An AI layer for the VHI service workflow: the system understands the patient’s current intent, checks program constraints and clinic logic, and prepares the next action inside CRM.
It is easy to underestimate VHI service if you look at it as a chat between a patient and an operator. In reality the chat is only the outer interface. Inside each request sits a decision route: what exactly the patient wants, whether the service is covered, whether the clinic is valid, whether approval is needed, whether a guarantee letter is required, and which action is actually allowed inside CRM.
In VHI service operations a request rarely lives as one isolated question. A patient can spend days or weeks inside one global chat thread: first asking for a consultation, then cancelling a visit, then coming back with a new request. The operator does not just read text. They assemble a decision from a changing operational state.
That is why a single case can stretch to nearly two hours. Not because people are slow at writing messages, but because the workflow is spread across time: the patient clarifies a preferred window, the operator looks for a clinic, the clinic answers with slots, the program has to be checked again, the guarantee letter may need to be prepared, and then the whole chain may restart if the slot is gone or the patient changes plans.
1. A new request must be separated from the old one.

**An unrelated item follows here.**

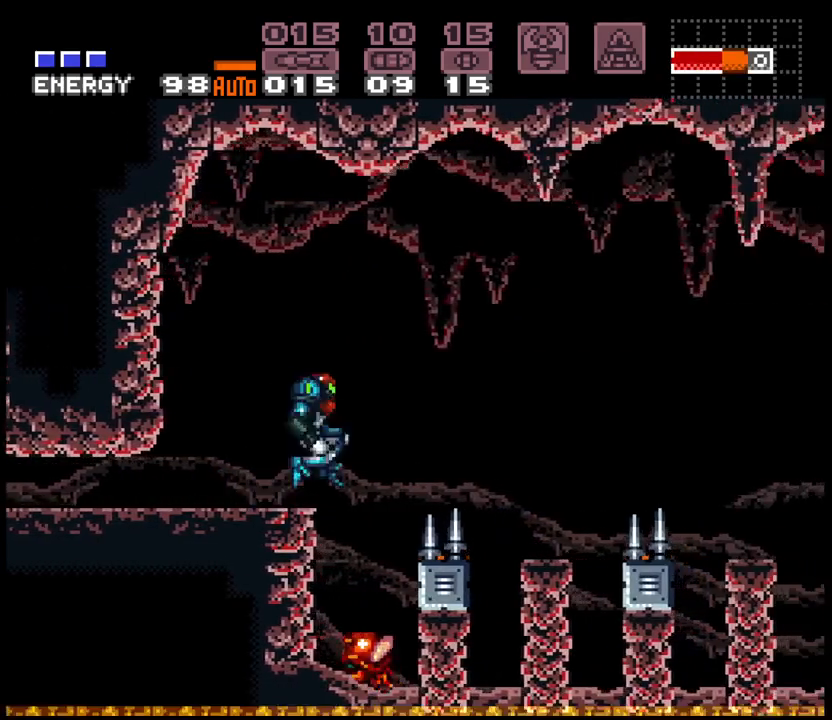
{"dt_ms": 500, "buttons": ["A", "B", "DPAD_RIGHT"], "events": []}
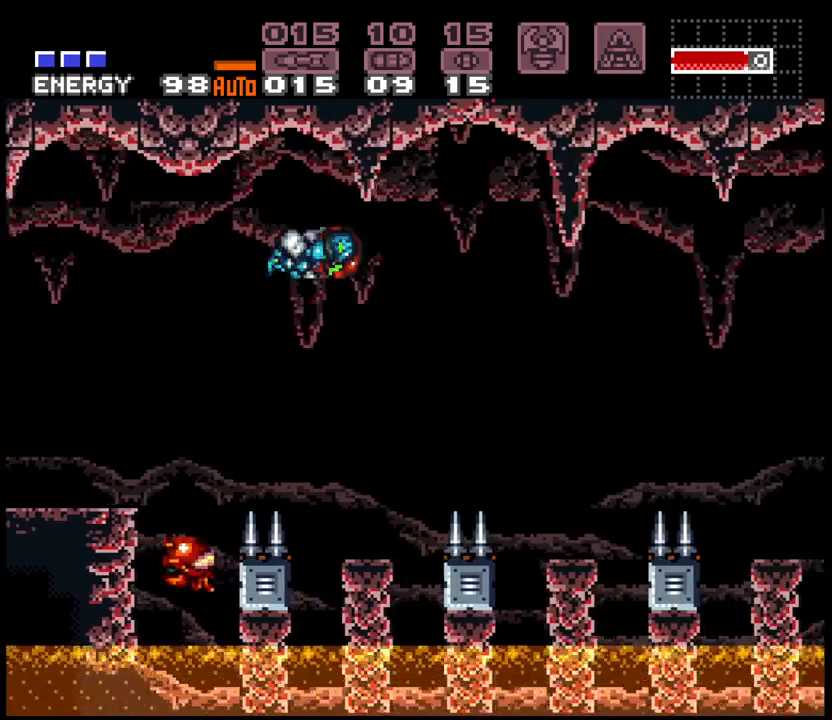
{"dt_ms": 500, "buttons": ["A", "B", "R1", "DPAD_UP", "DPAD_RIGHT"], "events": [[250, "DPAD_RIGHT", "up"], [333, "DPAD_LEFT", "down"], [383, "DPAD_LEFT", "up"], [383, "R1", "down"], [467, "DPAD_RIGHT", "down"], [483, "DPAD_UP", "down"]]}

All patient correspondence lives in one global chat across all appeals. The system has to find the first new topic after the appeal start date and avoid mistaking it for a continuation of the old one. That is already temporal reasoning inside an operational workflow, not plain summarization.
2. Time is part of the meaning.
Phrases like “tomorrow after lunch” or “Friday morning works for me” cannot become a nice summary line. They have to become concrete booking windows tied to the original message timestamp. Vague phrases like “sometime next week” cannot become slots at all.
3. The decision is assembled from several live systems at once.
One request pulls together visits, claims, complaints, warnings, approvals, guarantee letter history, products, program constraints, clinics, telemed-first routing, and the current chat. What an experienced operator does with eyes and habit had to be decomposed into explicit data sources and explicit steps.
4. The failure is not bad text but a wrong business action.
If AI makes a mistake in a support chatbot, that is unpleasant. If AI inside a VHI workflow gets the service, clinic, approval path, or booking mode wrong, the mistake lands in CRM and then hits SLA, operating cost, and patient experience.
On a slide this looks much simpler than it is.
| On the slide | In production |
|---|---|
| “We need to read the patient chat” | You need to find the first new intent in a global thread and separate it from previous appeals |
| “We need to understand which service the patient wants” | You need to combine service matching with coverage, limits, approvals, telemed-first routing, and clinic-in-program checks |
| “We need to automate booking” | You need a booking engine that works with live slots, clinic history, online or offline branches, and changing availability |
| “We only need to verify the output” | You need separate datasets and evals for each intermediate step, not one final QA pass |
That is why the standard playbook of “take an open-source product, tune the prompt, connect APIs” would not be enough here. As soon as the system starts creating value in one part of the process, it immediately runs into the next layer of operational dependency. In workflows like this AI quickly stops being a smart overlay and becomes a decision layer.
The first layer is not about text but about the meaning of the request. It parses the current slice of the global chat, extracts service, clinic, complaint, preferred time windows, doctor, and product, and pulls in previous context only when it is truly relevant to the same topic.
Claims and notes are processed by separate modules. That distinction matters: this is not one big model that understands everything. It is a set of narrow agents, each with its own quality contract. That makes the system easier to constrain and much easier to debug on real cases.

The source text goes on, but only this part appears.